In yesterday’s editorial in The Australian it was said: "Things got worse as Mr Rudd backed himself into a corner over the mining tax, alienating voters across the spectrum with his faux class warfare. Spin was no substitute for a lack of understanding of how the nation had changed over 30 years of economic reform. When swinging voters, such as tradies, contractors and other workers worried about the impact of the tax on the economy, began to desert the man they had backed in 2007, it was clear to the grown-ups in the party they were being led by the apprentice. It may be tempting to see in Mr Rudd’s downfall the swords of conspirators determined to destroy him. But the former leader speared himself with his unprofessional handling of politics. His dismissive approach to the "mythical" centre back in 1998 would prove fatal. There is a centre and successful prime ministers find where it is and govern from there. Unsure where his votes lay, and with little understanding of how to secure them anyway, Mr Rudd failed this key test of Australian political life."

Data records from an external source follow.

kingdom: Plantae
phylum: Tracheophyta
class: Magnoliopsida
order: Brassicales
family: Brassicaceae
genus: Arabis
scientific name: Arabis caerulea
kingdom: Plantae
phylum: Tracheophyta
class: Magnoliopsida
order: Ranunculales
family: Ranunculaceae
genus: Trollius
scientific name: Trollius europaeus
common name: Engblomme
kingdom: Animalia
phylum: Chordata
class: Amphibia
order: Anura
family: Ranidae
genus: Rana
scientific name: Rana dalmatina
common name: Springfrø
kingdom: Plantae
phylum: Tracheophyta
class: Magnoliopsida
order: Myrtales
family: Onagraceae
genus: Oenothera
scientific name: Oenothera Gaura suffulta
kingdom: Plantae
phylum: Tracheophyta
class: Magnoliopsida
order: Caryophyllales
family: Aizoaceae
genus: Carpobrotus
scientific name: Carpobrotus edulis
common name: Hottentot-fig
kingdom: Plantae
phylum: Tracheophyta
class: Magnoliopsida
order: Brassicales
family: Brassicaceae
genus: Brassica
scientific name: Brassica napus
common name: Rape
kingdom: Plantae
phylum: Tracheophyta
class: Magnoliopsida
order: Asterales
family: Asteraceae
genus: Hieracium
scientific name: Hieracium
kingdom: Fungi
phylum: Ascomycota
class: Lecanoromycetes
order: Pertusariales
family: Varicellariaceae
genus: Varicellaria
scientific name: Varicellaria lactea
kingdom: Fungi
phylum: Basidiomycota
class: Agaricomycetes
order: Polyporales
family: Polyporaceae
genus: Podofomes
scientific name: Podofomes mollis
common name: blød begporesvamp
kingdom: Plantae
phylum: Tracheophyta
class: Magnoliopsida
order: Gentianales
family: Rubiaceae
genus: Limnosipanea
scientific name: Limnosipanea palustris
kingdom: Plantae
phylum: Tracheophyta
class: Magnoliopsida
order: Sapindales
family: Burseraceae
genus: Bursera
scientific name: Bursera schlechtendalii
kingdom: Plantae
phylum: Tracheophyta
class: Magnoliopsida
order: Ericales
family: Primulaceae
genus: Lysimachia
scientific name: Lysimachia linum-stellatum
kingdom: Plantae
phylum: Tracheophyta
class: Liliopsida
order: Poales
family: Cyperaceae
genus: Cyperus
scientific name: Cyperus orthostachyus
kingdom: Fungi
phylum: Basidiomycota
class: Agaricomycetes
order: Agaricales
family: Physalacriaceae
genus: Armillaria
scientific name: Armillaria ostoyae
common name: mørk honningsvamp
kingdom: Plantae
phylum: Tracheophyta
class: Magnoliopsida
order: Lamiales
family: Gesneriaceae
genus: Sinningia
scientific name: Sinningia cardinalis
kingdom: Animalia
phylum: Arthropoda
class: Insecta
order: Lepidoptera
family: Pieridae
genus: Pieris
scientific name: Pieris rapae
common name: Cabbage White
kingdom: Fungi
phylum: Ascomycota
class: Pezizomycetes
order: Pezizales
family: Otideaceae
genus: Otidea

We found it strange to reflect on the fact that the proposed resources tax is essentially a tax on coal and iron ore, our major exports, and that coal is said to be the major cause of global warming due its greenhouse gas emissions. So it can fairly be said that the more coal we export to the world, the greater is the proposed tax take. Funny hah hah (?)

Jack Lang, a former NSW Labor premier, once famously said: "Always put your money on self-interest. It’s the best horse in the race because you always know its trying." Mr Rudd was not ousted for policy imperfections, but because his fellow parliamentarians in marginal seats were feeling the heat of unemployment or lesser employments.

 

TO FINISH

‘Credibility’ is on page 229 of our Collins dictionary and ‘trust’ is far away at page 1075, a journey of some 846 pages. Fortunately we will not have to wait 845 days to consider legitimising the current Julia Gillard government, but that government will be in office for about 1075 days – if Labor wins the election – and each of those days will be important as the challenges have been magnified by errors over the last 1000 days. In the meantime we can easily anticipate that spin will be rampant and smiles and good cheer will be in the air. Ecinya hopes that the election will be sooner rather than later and that a ‘deal’ of dubious merit on the RSPT and a few deals on other matters are transparent for all of us to weigh up the policy implications and hence decide on the political options.